Some of the characters in these ten short stories are readers, and the protagonist of the stories is a young man, sometimes identified as Carlos. So, there is a sense of autobiography here but in a stylized manner. And this self-referential aspect doesn’t intrude because Ávila enthralls us with how his characters pass through such vivid landscapes and distorted situations, sometimes as though they were invisible, or merely reading.

In the final story of the book, “Desde el monte” [From the Hills], two college students board a bus in Caracas that takes them to the city of Mérida, in the Venezuelan Andes, during a vacation from classes. The narrator delineates an offhand allegiance that reflects on the book we’re about to finish. There is the attention to realist accuracy (the reference to Enrique Vila-Matas visiting Caracas in 2001 to receive the Premio Rómulo Gallegos), an awareness of literature as an inheritance as well as detective work, and Ávila’s skilled architecture of signs and textures (for instance, the layering of stories being told about others telling stories, as if ad infinitum, the edges between telling stories, reading and traveling dissolve) that resonate throughout the book.


“A little more than two years ago I heard Enrique Vila-Matas say that one of his favorite writers was Kafka, and that likewise Kafka’s favorite writers are also his own favorite writers. A foreign reflection, that one, which makes me think the same thing could be happening to me with Vila-Matas himself: if I hear about the name of some writer I don’t know, or that I know very little about, and that Vila-Matas admires him, I immediately become his follower as well.” (114-115)

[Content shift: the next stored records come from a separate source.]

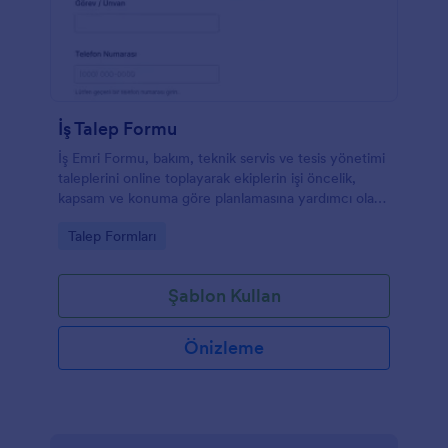
İş Talep Formu
İş Emri Formu, bakım, teknik servis ve tesis yönetimi
taleplerini online toplayarak ekiplerin işi öncelik,
kapsam ve konuma göre planlamasına yardımcı olan
bir form şablonudur.
Go to Category:
Talep Formları
Şablon Kullan
Önizleme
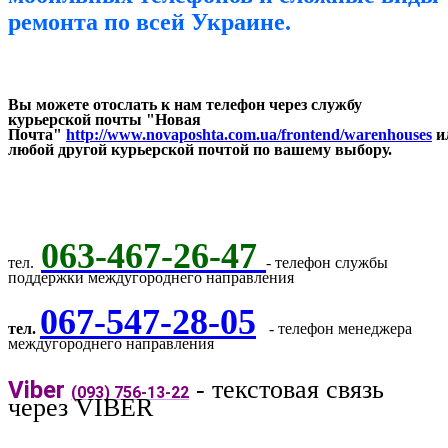
ремонта по всей Украине.
Вы можете отослать к нам телефон через службу
курьерской почты "Новая
Почта"
http://www.novaposhta.com.ua/frontend/warenhouses
и
любой другой курьерской почтой по вашему выбору.
063-467-26-47
тел.
- телефон службы
поддержки междугороднего направления
067-547-28-05
тел.
- телефон менеджера
междугороднего направления
- текстовая связь
Viber
(093) 756-13-22
через VIBER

A few days later, having abandoned his annoying acquaintance from school, the narrator runs into some friends in Mérida who take him up into the rural Páramo region of valleys above the city. They take a bus and then hike to a small cabin with no running water, where they eat some of the region’s powerful mushrooms and where the narrator is able to finally lose some of the edge of sadness and tension he’s brought with him from Caracas.

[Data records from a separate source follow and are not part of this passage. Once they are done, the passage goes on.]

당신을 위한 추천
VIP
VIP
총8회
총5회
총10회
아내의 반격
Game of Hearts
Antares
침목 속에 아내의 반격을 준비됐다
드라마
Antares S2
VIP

But these stories never seem to fully resolve themselves, the protagonist of “Desde el monte” is only changed slightly, or his change is subdued. We notice this, for instance, when he hears about a man who may or may not have once lived in the cabin where they stay for the night, in a story a man who now rents the cabin from his friend tells him. He continues to read the world around him as a series of tales that feed into each other:


“Malaquías discovers the mushrooms from the time he’s a boy. When he spends days without coming down the mountain it’s because he has swallowed and he remains dazzled in the back of the house. He can spend hours there breathing with the trees: feeling how his chest opens up into four parts each time he takes in air, and how it closes into four more each time he lets it out. He enjoys watching the sky. He tells me the moon enters him through his forehead and, like a glass hit by light, he manages to see a whole bunch of colors that come out of his head. According to him, he can sometimes distinguish the color of what’s on his mind.” (125)


The title of the book [Freshly Showered Women] is evoked as a series of beautiful images at unexpected and undramatic moments in several stories, during encounters with lovers that we never end up knowing too well. In “Desde el monte,” Ávila identifies this beautiful vision of a moment that ends too soon with an energy glimpsed in the mountains:


“Mérida just beyond the roads. Surrounded by green, by brown and mountain. Way up, where the red-cheeked Chinese live: the sons of muleskinners and frailejón flowers, the grandsons of the Comala fire. Up there on the peak where parsimony and restraint grow. Far from the city noise. In that place, on the very crest of the world’s cathedral, rests Mérida: humid and still, fresh, like recently rained on trees, like a woman just stepping out of the shower, with her hair and crotch wet: smelling of God; of plants.” (129-130)


One of the stories from Mujeres recién bañadas can be read (in Spanish) at ReLectura: “Vaquero dice:.” Ávila’s first book is the short story collection Desde el caleidoscopio de Dios (Caracas: Editorial Equinoccio, 2007). Both books are wonderfully written, sharp and funny, in memory of reading.